• TASK DESCRIPTION
Make an exact copy of all the entries below, with the pictures left out.

• SOURCE INFORMATION
-- Opening Marker --

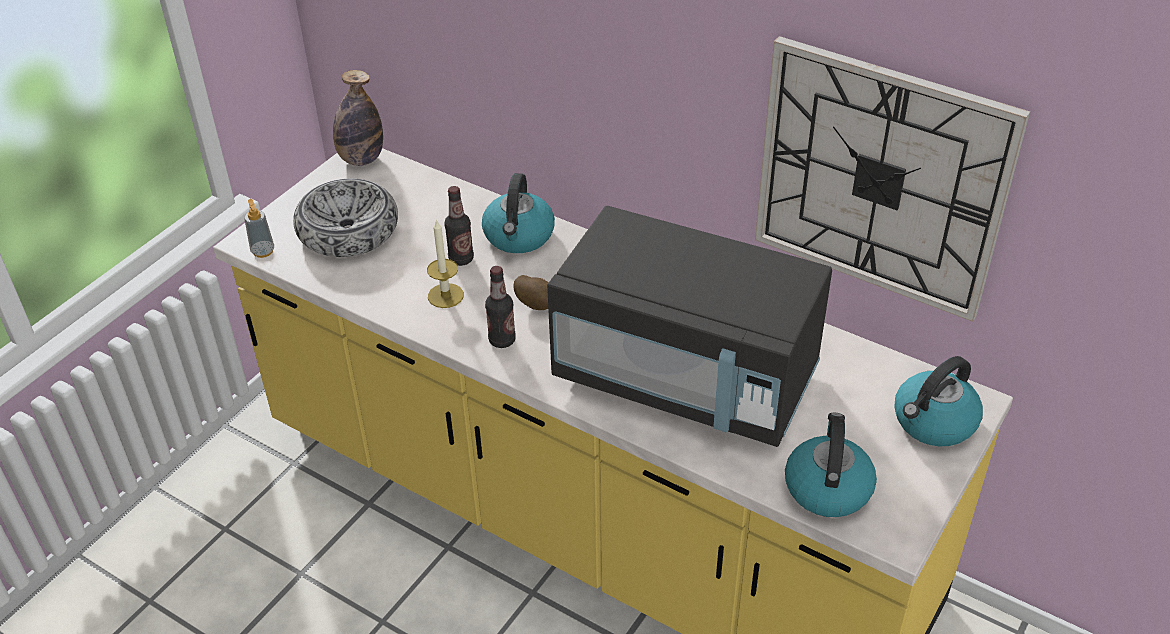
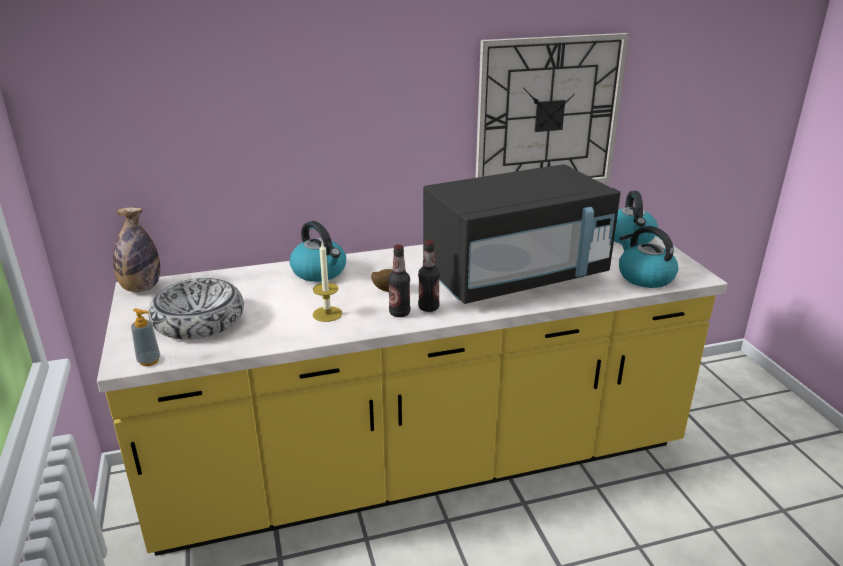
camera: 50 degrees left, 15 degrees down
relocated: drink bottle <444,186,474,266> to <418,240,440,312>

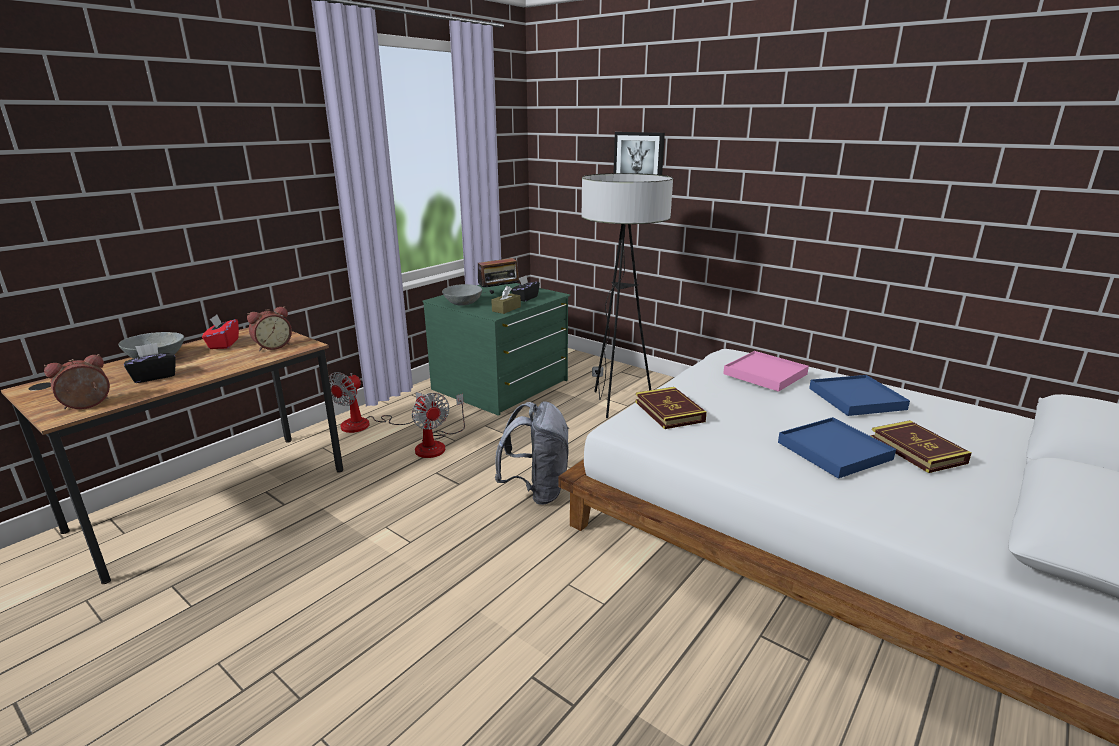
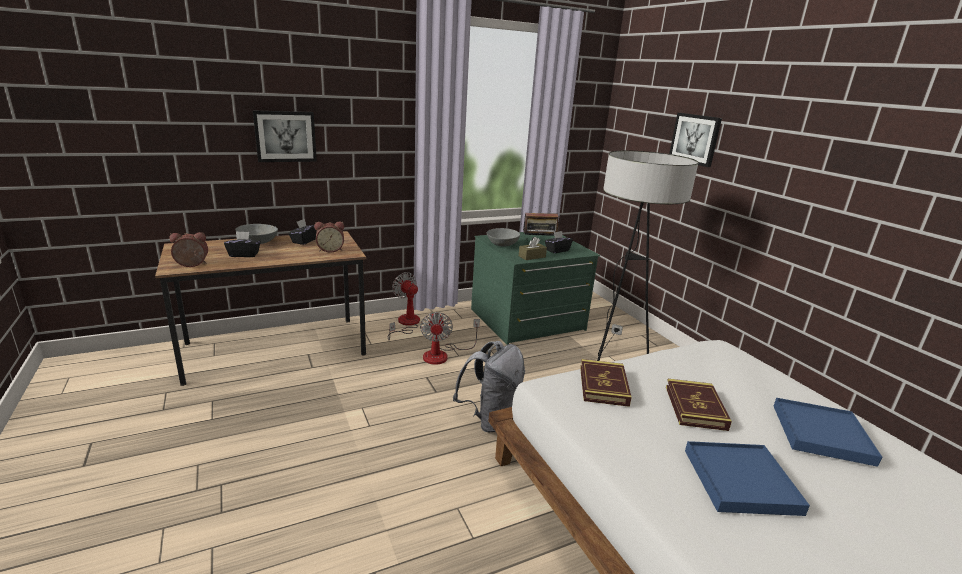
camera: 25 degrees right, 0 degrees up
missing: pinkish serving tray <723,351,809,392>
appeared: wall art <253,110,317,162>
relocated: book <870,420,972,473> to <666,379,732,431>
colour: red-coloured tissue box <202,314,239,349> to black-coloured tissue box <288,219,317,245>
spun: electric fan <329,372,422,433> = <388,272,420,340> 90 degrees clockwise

-- Closing Marker --

• EXERCISE RESPONSE
camera: 50 degrees left, 15 degrees down
relocated: drink bottle <444,186,474,266> to <418,240,440,312>

camera: 25 degrees right, 0 degrees up
missing: pinkish serving tray <723,351,809,392>
appeared: wall art <253,110,317,162>
relocated: book <870,420,972,473> to <666,379,732,431>
colour: red-coloured tissue box <202,314,239,349> to black-coloured tissue box <288,219,317,245>
spun: electric fan <329,372,422,433> = <388,272,420,340> 90 degrees clockwise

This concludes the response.